Nun wird also, ex eventu, im zweiten Feldpostbrief 1945 als Ende des zweiten Weltkrieges eingeführt, äh, "prophezeit" und für die Jahre 1947/48 "das dritte Weltgeschehen", sowie für die Zeit ab 1949 die üblichen klerikalen feuchten Träume: "Aber die Kirche hält den Siegestriumph, sagt er. In Rußland werden alle Machthaber vernichtet.", "...und die Menschen werden sein wie die Lämmer und zufrieden wie noch nie. Und von Siegerträumen hört es auf, und es ist ausgestorben in den Ländern."

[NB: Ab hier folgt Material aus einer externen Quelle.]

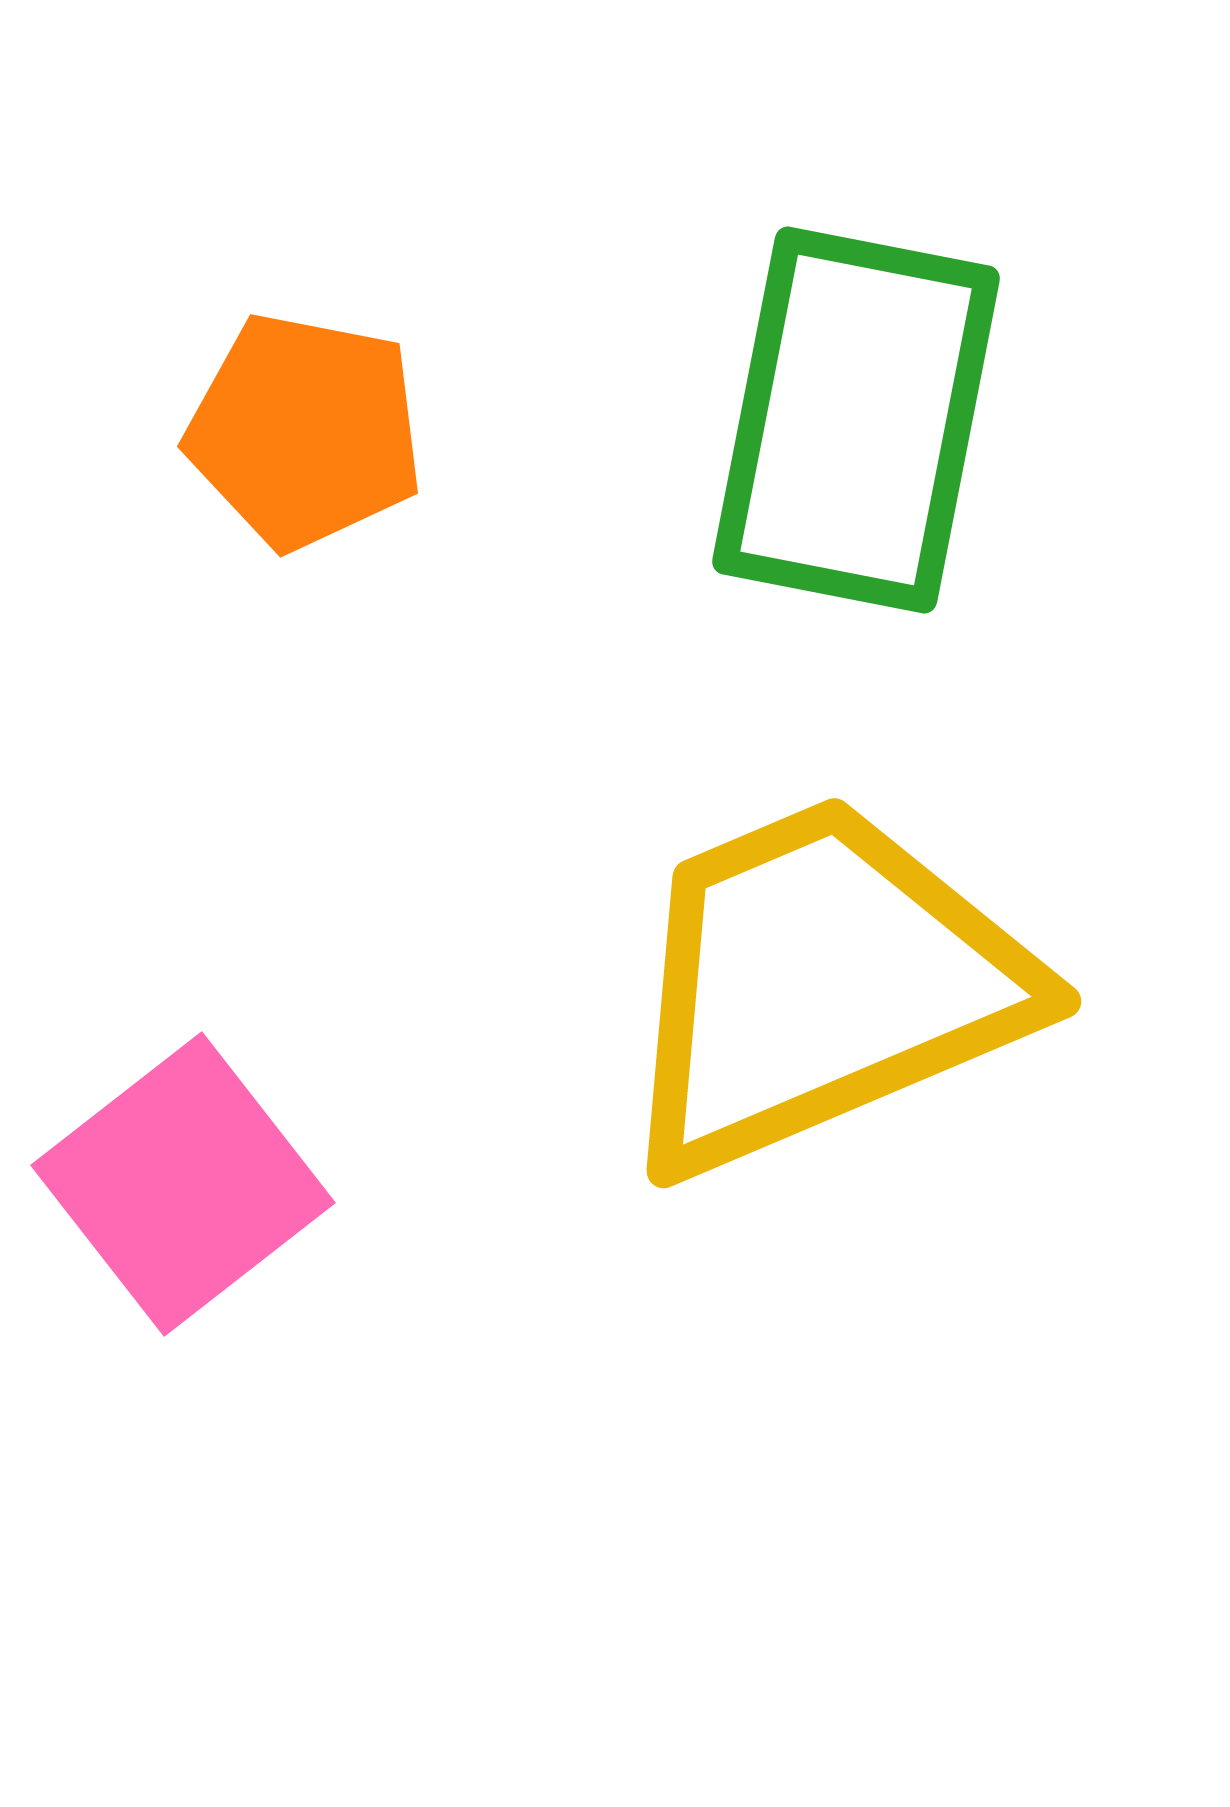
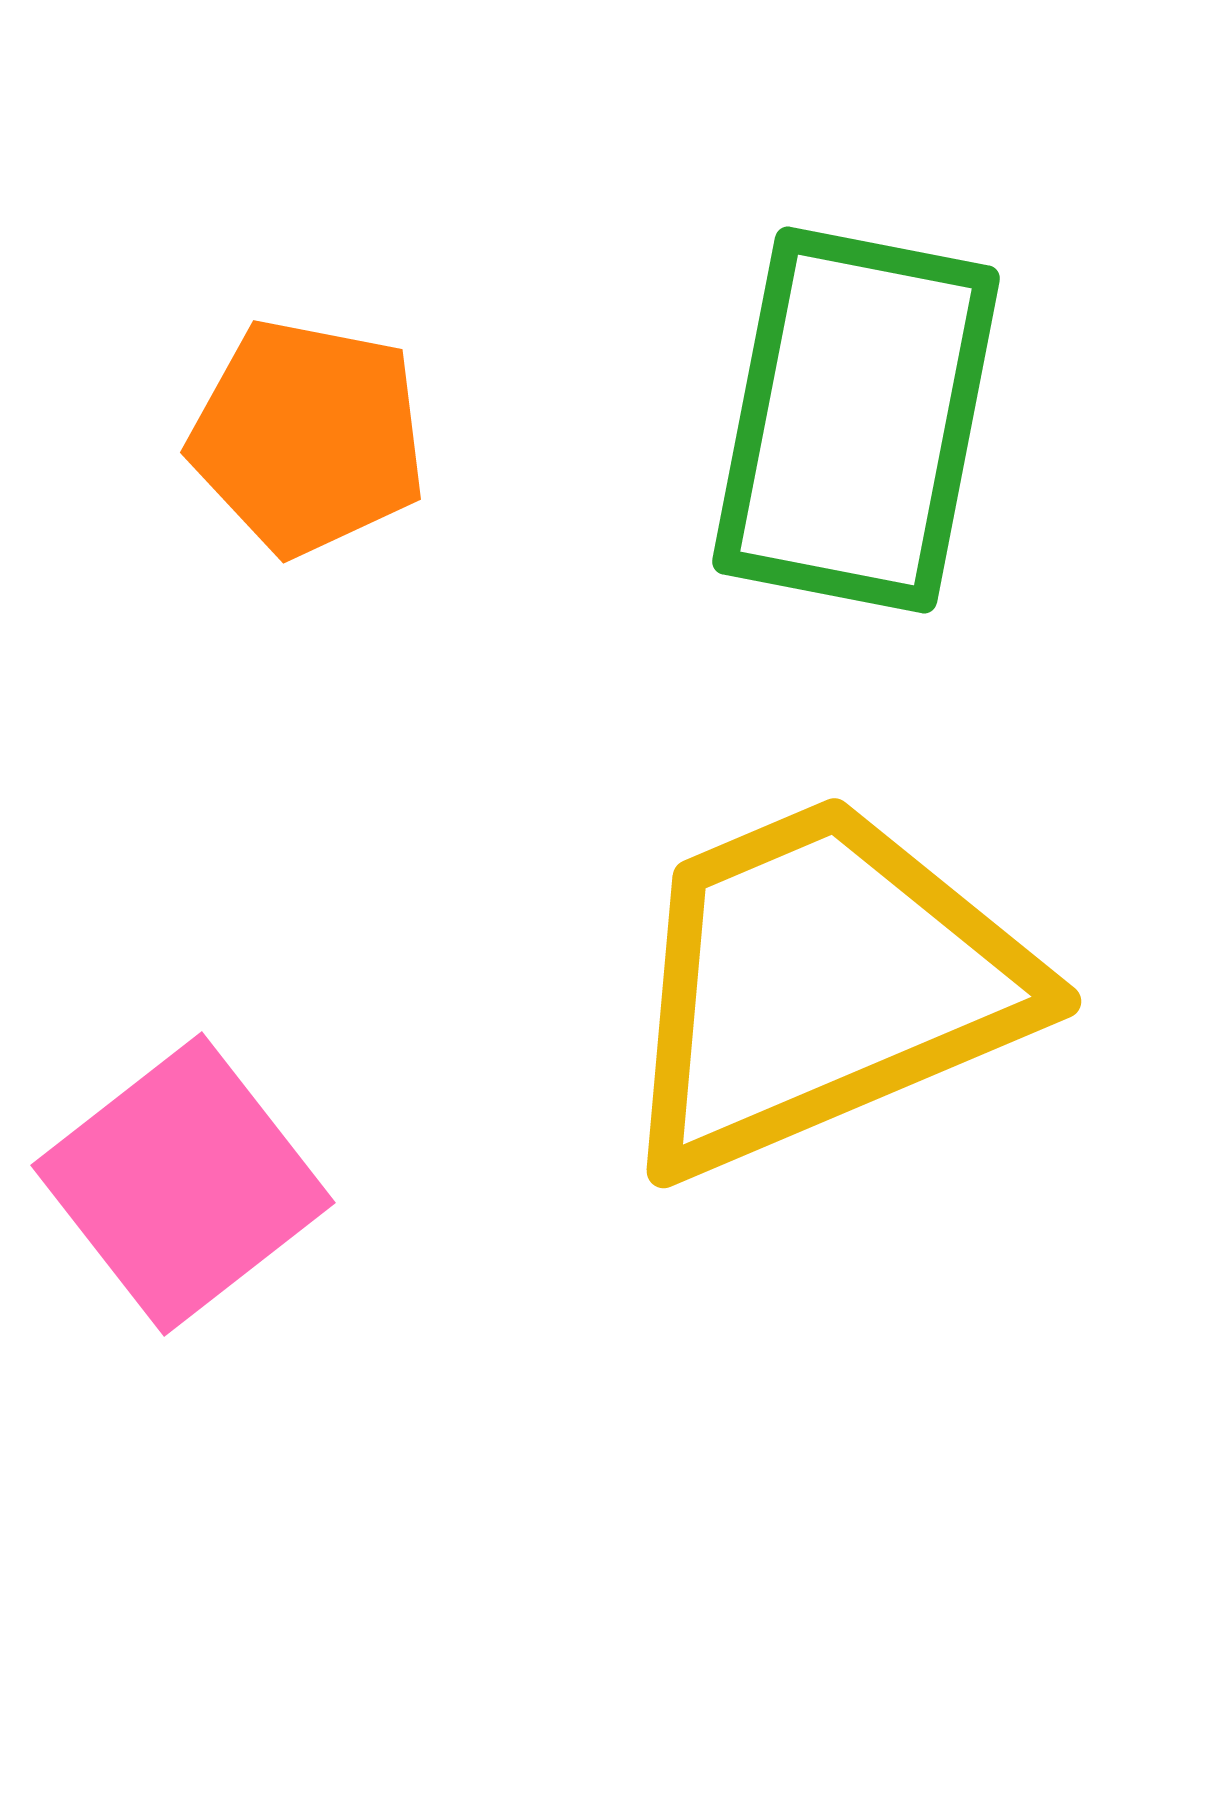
orange pentagon: moved 3 px right, 6 px down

Das kann doch nie und nimmer so gemeint gewesen sein, dass in dieser Beschreibung des Ablaufs ein in weiter Ferne liegendes drittes Weltgeschehen erwartet wird, vor das aber ab 1949 ein 1000-jähriges-Bonsai-Friedensreich eingeschoben wäre.

Ist es die Aura von Renner, weswegen man sich zu scheuen scheint, an die Feldpostbriefe mit der gleichen nüchternen Sachlichkeit heranzugehen wie an beliebige andere Quellen, und statt dessen die Glaubwürdigkeit ihrer Echtheit zu einer Glaubenssache macht, was man sonst eher von kirchlichen Reliquien kennt?